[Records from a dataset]
|---|

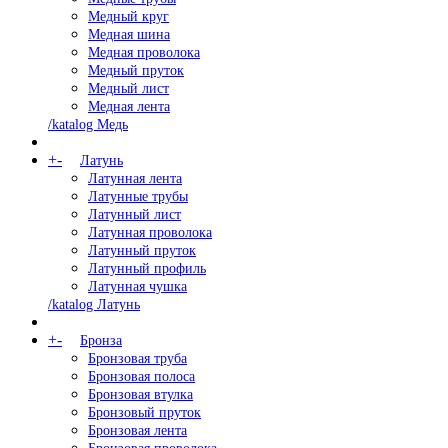
Медный круг
Медная шина
Медная проволока
Медный пруток
Медный лист
Медная лента
/katalog Медь
+
-
Латунь
Латунная лента
Латунные трубы
Латунный лист
Латунная проволока
Латунный пруток
Латунный профиль
Латунная чушка
/katalog Латунь
+
-
Бронза
Бронзовая труба
Бронзовая полоса
Бронзовая втулка
Бронзовый пруток
Бронзовая лента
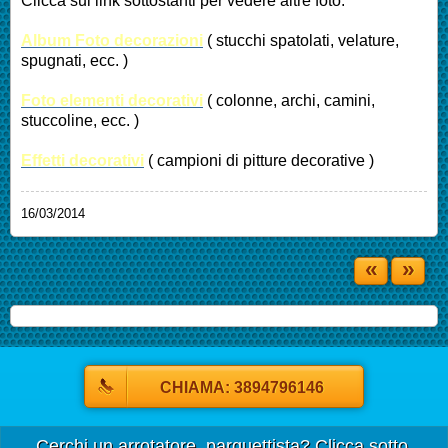
Clicca sui link sottostanti per vedere altre foto:
Album Foto decorazioni
( stucchi spatolati, velature,
spugnati, ecc. )
Foto elementi decorativi
( colonne, archi, camini,
stuccoline, ecc. )
Effetti decorativi
( campioni di pitture decorative )
16/03/2014
«
»
CHIAMA: 3894796146
Cerchi un arrotatore, parquettista? Clicca sotto.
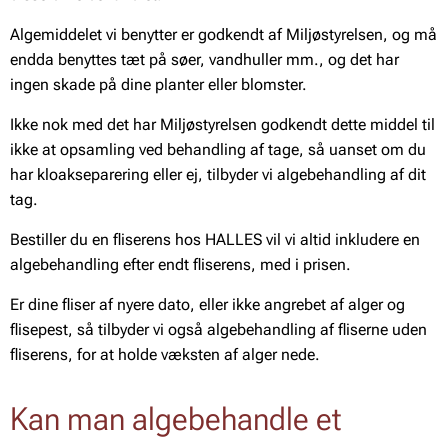
Algemiddelet vi benytter er godkendt af Miljøstyrelsen, og må
endda benyttes tæt på søer, vandhuller mm., og det har
ingen skade på dine planter eller blomster.
Ikke nok med det har Miljøstyrelsen godkendt dette middel til
ikke at opsamling ved behandling af tage, så uanset om du
har kloakseparering eller ej, tilbyder vi algebehandling af dit
tag.
Bestiller du en fliserens hos HALLES vil vi altid inkludere en
algebehandling efter endt fliserens, med i prisen.
Er dine fliser af nyere dato, eller ikke angrebet af alger og
flisepest, så tilbyder vi også algebehandling af fliserne uden
fliserens, for at holde væksten af alger nede.
Kan man algebehandle et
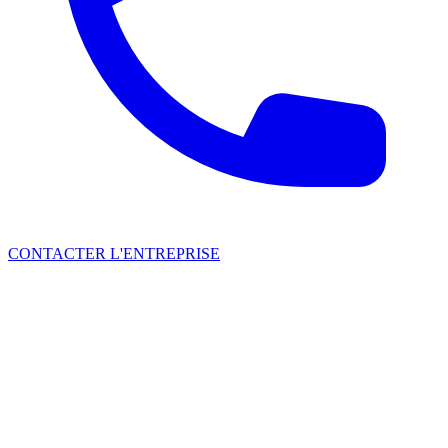
CONTACTER L'ENTREPRISE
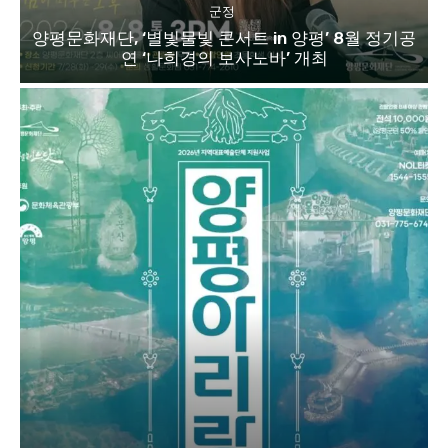
군정
양평문화재단, ‘별빛물빛 콘서트 in 양평’ 8월 정기공
연 ‘나희경의 보사노바’ 개최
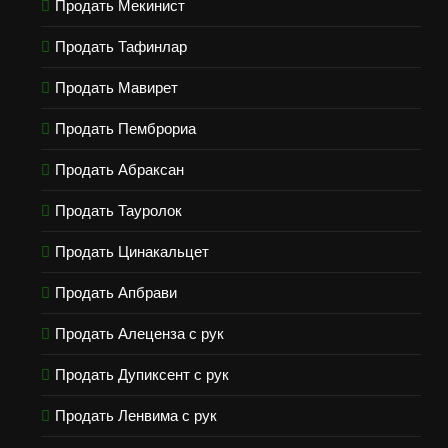
Продать Мекинист
Продать Тафинлар
Продать Мавирет
Продать Пемброриа
Продать Абраксан
Продать Тауролок
Продать Цинакальцет
Продать Апбрави
Продать Алеценза с рук
Продать Дупиксент с рук
Продать Ленвима с рук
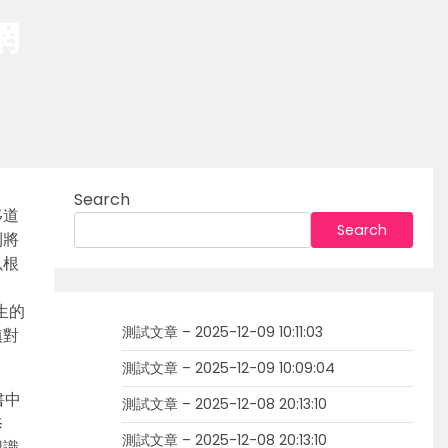
網
Search
移道
Search
則將
以根
生的
測試文章 – 2025-12-09 10:11:03
鎮對
測試文章 – 2025-12-09 10:09:04
書中
測試文章 – 2025-12-08 20:13:10
修
測試文章 – 2025-12-08 20:13:10
認識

|---|

▸ **DESCRIPTION OF THE TASK**: Give back each line above verbatim, dropping every picture.

▸ **RESPONSE TO THIS TASK**:
Медный круг
Медная шина
Медная проволока
Медный пруток
Медный лист
Медная лента
/katalog Медь
+
-
Латунь
Латунная лента
Латунные трубы
Латунный лист
Латунная проволока
Латунный пруток
Латунный профиль
Латунная чушка
/katalog Латунь
+
-
Бронза
Бронзовая труба
Бронзовая полоса
Бронзовая втулка
Бронзовый пруток
Бронзовая лента
Clicca sui link sottostanti per vedere altre foto:
Album Foto decorazioni
( stucchi spatolati, velature,
spugnati, ecc. )
Foto elementi decorativi
( colonne, archi, camini,
stuccoline, ecc. )
Effetti decorativi
( campioni di pitture decorative )
16/03/2014
«
»
CHIAMA: 3894796146
Cerchi un arrotatore, parquettista? Clicca sotto.
Algemiddelet vi benytter er godkendt af Miljøstyrelsen, og må
endda benyttes tæt på søer, vandhuller mm., og det har
ingen skade på dine planter eller blomster.
Ikke nok med det har Miljøstyrelsen godkendt dette middel til
ikke at opsamling ved behandling af tage, så uanset om du
har kloakseparering eller ej, tilbyder vi algebehandling af dit
tag.
Bestiller du en fliserens hos HALLES vil vi altid inkludere en
algebehandling efter endt fliserens, med i prisen.
Er dine fliser af nyere dato, eller ikke angrebet af alger og
flisepest, så tilbyder vi også algebehandling af fliserne uden
fliserens, for at holde væksten af alger nede.
Kan man algebehandle et
CONTACTER L'ENTREPRISE
군정
양평문화재단, ‘별빛물빛 콘서트 in 양평’ 8월 정기공
연 ‘나희경의 보사노바’ 개최
Продать Мекинист
Продать Тафинлар
Продать Мавирет
Продать Пемброриа
Продать Абраксан
Продать Тауролок
Продать Цинакальцет
Продать Апбрави
Продать Алеценза с рук
Продать Дупиксент с рук
Продать Ленвима с рук
網
Search
移道
Search
則將
以根
生的
測試文章 – 2025-12-09 10:11:03
鎮對
測試文章 – 2025-12-09 10:09:04
書中
測試文章 – 2025-12-08 20:13:10
修
測試文章 – 2025-12-08 20:13:10
認識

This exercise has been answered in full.